Nach der Rasur: Warum Aftershave kein Luxus, sondern Pflicht ist

Jede Rasur ist ein kleiner Eingriff: Die Klinge entfernt nicht nur Haare, sondern auch die oberste Hautschicht. Das Ergebnis sind Mikroverletzungen, gereizte Haut und ein offenes Tor für Bakterien. Wer hier auf Pflege verzichtet, riskiert Rasurbrand, eingewachsene Haare und langfristig fahle Haut.

Das richtige Aftershave macht den Unterschied. Alkoholbasierte Splashes desinfizieren stark, trocknen die Haut aber massiv aus – nur etwas für robuste Hauttypen. Balsame und Fluide sind die bessere Wahl für die meisten: Sie beruhigen sofort, spenden Feuchtigkeit und unterstützen die Regeneration. Inhaltsstoffe wie Aloe Vera, Panthenol oder Hamamelis wirken zusätzlich entzündungshemmend.

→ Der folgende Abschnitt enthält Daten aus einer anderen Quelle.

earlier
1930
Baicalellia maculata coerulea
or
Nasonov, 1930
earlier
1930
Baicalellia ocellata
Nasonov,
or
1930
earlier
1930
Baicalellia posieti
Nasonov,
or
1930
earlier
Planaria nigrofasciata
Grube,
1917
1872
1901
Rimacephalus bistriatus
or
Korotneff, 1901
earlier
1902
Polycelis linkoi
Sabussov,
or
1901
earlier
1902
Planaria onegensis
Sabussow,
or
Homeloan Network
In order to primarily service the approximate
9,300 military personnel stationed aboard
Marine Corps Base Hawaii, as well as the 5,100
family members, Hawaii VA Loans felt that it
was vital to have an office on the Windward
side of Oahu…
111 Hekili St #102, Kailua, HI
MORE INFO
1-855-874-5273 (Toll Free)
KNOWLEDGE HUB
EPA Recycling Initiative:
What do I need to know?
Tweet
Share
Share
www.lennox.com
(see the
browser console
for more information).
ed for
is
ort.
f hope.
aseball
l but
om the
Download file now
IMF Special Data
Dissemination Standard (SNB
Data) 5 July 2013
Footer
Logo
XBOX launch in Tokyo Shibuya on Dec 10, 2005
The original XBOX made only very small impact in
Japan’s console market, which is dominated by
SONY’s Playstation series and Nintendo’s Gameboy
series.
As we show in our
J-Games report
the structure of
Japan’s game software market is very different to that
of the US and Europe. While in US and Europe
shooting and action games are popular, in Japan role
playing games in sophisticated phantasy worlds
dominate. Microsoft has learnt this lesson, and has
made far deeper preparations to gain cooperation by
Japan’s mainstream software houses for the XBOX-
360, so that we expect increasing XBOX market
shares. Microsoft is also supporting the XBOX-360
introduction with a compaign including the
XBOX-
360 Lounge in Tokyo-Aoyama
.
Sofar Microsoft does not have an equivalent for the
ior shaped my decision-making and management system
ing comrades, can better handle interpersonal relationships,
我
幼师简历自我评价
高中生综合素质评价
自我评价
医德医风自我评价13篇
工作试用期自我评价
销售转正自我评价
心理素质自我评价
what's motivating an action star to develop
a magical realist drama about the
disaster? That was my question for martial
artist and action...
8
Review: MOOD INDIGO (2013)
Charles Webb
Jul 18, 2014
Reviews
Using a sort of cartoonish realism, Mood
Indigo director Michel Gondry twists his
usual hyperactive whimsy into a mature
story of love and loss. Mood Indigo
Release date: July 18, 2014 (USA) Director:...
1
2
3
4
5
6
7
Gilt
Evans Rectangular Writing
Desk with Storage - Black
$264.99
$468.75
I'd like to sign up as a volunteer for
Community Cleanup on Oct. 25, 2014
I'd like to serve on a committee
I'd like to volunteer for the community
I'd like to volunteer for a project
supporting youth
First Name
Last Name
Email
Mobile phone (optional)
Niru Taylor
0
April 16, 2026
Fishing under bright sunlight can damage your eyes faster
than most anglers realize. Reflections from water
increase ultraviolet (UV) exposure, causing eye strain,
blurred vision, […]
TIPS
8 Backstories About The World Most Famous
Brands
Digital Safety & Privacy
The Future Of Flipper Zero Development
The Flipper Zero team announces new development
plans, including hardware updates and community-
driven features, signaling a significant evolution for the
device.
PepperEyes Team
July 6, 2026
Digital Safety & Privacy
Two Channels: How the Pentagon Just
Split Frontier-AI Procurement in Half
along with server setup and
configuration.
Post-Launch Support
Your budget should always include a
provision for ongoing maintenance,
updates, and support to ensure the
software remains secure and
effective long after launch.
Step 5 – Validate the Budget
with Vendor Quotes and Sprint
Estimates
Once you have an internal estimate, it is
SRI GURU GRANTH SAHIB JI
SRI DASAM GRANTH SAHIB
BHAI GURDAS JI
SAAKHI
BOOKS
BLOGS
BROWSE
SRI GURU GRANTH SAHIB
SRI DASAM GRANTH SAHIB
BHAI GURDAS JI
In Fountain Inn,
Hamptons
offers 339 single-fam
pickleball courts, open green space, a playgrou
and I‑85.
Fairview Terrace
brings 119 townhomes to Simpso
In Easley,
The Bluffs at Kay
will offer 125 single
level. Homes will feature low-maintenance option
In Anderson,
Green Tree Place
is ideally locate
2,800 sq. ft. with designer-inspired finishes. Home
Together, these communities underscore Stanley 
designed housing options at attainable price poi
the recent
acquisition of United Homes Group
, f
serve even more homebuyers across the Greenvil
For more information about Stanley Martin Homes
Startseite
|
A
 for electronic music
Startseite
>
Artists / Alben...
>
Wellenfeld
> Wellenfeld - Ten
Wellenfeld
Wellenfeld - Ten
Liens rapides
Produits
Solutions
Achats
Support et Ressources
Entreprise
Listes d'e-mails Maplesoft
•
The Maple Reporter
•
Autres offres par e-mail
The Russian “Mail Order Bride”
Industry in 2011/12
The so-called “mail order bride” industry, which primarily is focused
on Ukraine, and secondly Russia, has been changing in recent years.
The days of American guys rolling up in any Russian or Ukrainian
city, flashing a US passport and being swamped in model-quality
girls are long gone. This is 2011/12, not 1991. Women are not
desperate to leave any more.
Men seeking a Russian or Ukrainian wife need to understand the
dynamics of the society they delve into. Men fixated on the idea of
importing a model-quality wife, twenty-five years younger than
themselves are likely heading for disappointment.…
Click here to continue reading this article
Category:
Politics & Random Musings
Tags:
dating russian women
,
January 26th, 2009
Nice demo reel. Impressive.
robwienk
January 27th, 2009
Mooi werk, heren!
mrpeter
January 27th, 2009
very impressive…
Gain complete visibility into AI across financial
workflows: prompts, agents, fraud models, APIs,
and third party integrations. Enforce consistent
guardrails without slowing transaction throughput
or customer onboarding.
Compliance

Ein Tipp: Die Rasur selbst sollte immer in Wuchsrichtung beginnen, mit scharfer Klinge und gutem Rasieröl oder -schaum. Je sanfter die Rasur, desto weniger Arbeit hat das Aftershave später. Trotzdem gilt: Nie ohne Nachpflege – auch wenn die Haut sich nicht beschwert.